By the time the night’s festivities ended at 3:45 a.m., Kehoe knew he wouldn’t be at his best come Monday morning, so he called Applied Widgetronix where he works to say he was already showing symptoms of DaBiGa Syndrome, a malady that afflicts sports fans who stay up late watching professional althletic events at or beyond the wild-card playoff level.

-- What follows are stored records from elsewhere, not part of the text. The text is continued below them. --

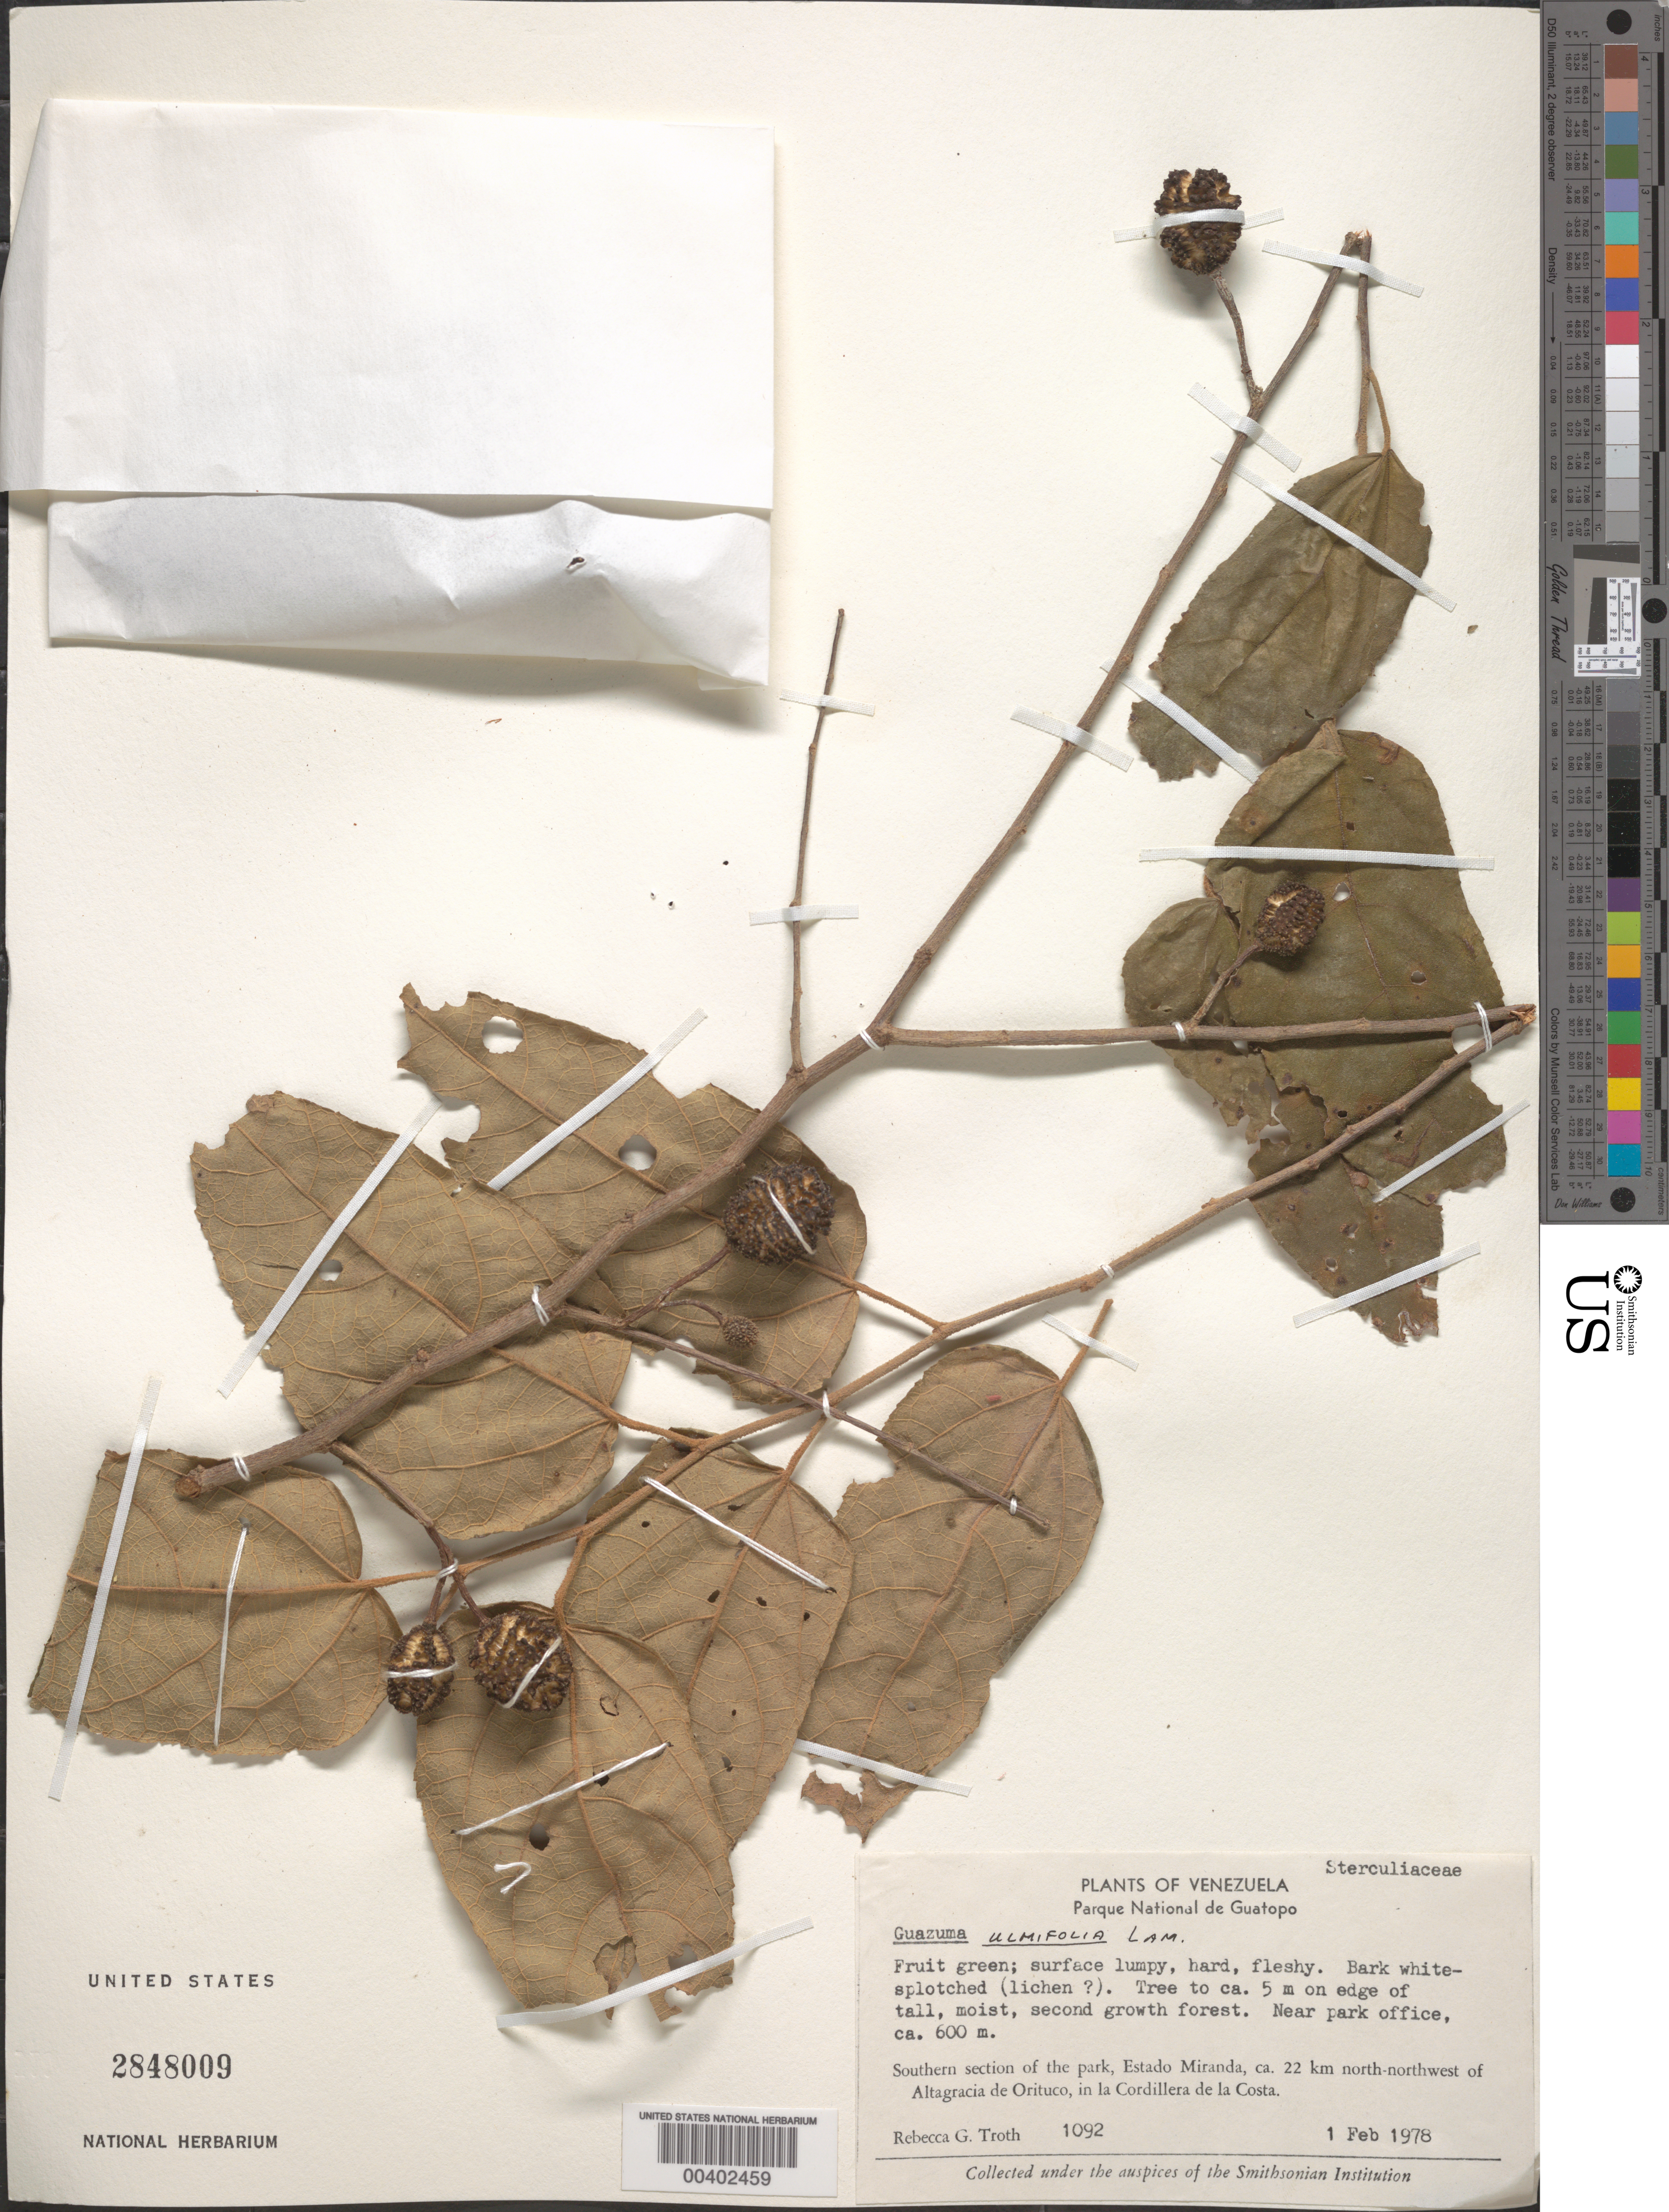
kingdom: Plantae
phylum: Tracheophyta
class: Magnoliopsida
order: Malvales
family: Malvaceae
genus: Guazuma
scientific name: Guazuma ulmifolia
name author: Lam.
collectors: R. Troth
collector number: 1092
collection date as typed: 01 Feb 1978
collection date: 1978-02-01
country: Venezuela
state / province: Miranda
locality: ca. 22 km NNW of Altagracia de Orituco, in la Cordillera de la Coasta. Parque National de Guatopo. Southern section of park.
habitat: Edge of tall, moist second growth forest.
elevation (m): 600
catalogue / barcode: US 2848009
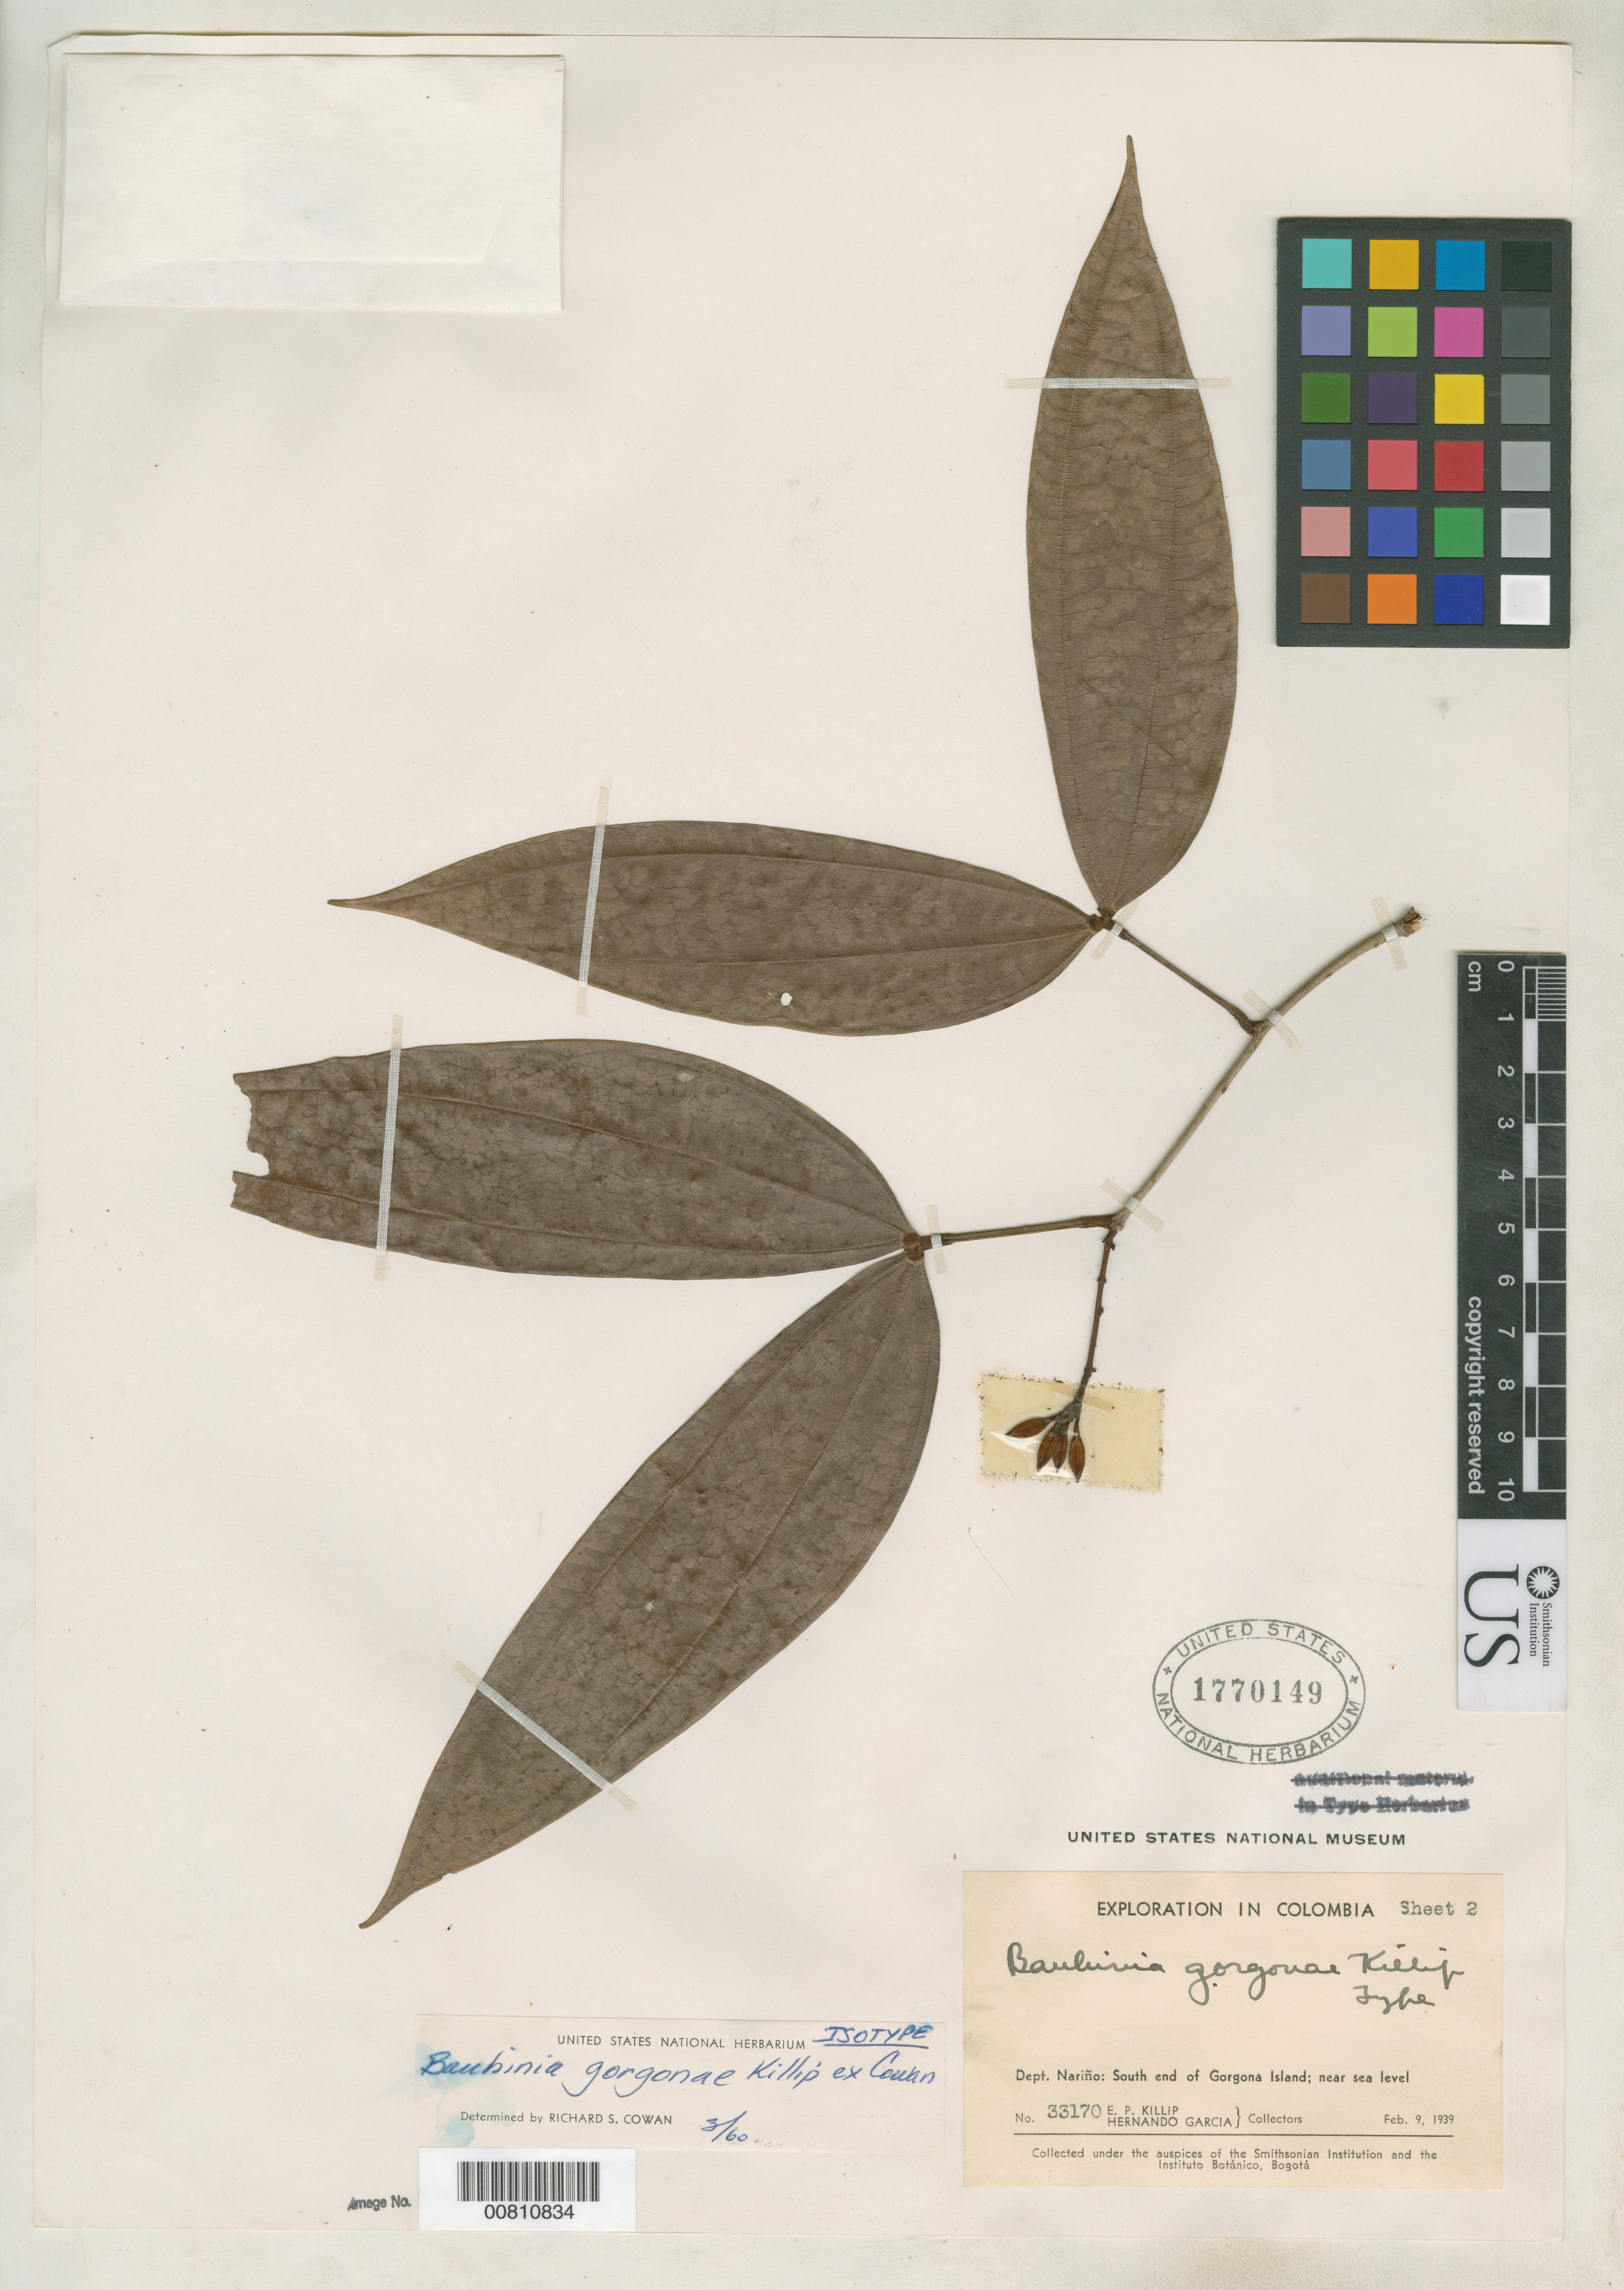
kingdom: Plantae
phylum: Tracheophyta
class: Magnoliopsida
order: Fabales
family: Fabaceae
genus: Bauhinia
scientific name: Bauhinia gorgonae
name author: Killip ex R.S. Cowan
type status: Isotype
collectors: E. P. Killip & H. Garcia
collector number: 33170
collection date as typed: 09 Feb 1939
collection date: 1939-02-09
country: Colombia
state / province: Nariño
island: Gorgona Island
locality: Dept. Nariño: South end of Gorgona Island; near sea level.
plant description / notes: This sheet labeled "sheet 2" but annotated as isotype by Cowan and label data differ from holotype.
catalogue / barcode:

“DaBiGa–or Day After Big Game–Syndrome has two strains, one for winners, and one for losers,” says Dr. Scott Munafo, a specialist in providing quotes to reporters with limited scientific backgrounds. “I don’t doubt that there were many Americans Monday morning who showed no ill effects from this terrible disease, except for a certain lightness in their wallets if they bet against the Patriots.”
Kristin Flemmi, VP-Human Resources at Applied Widgetronix, says the company recognizes DaBiGa Syndrome as a legitimate temporary disability for which employees can use a paid sick day, provided they produce a note from their doctor and a box score from one of the four major sports groups when they return. “Q1 is our busiest time of the year,” she says. “We will ship over 250,000 units between now and March 31st.” And what type of units are they, this reporter asks. “I don’t know,” she replies. “It’s something technical that our customers pay for.”
Under the Geneva Convention, New England fans who are taken into custody during a night of post-Super Bowl revelry are only required to answer three questions, usually spoken in a terse, defiant fashion to arresting law enforcement officers: “I’m drunk, I’m stupid, I’m a Pats fan.”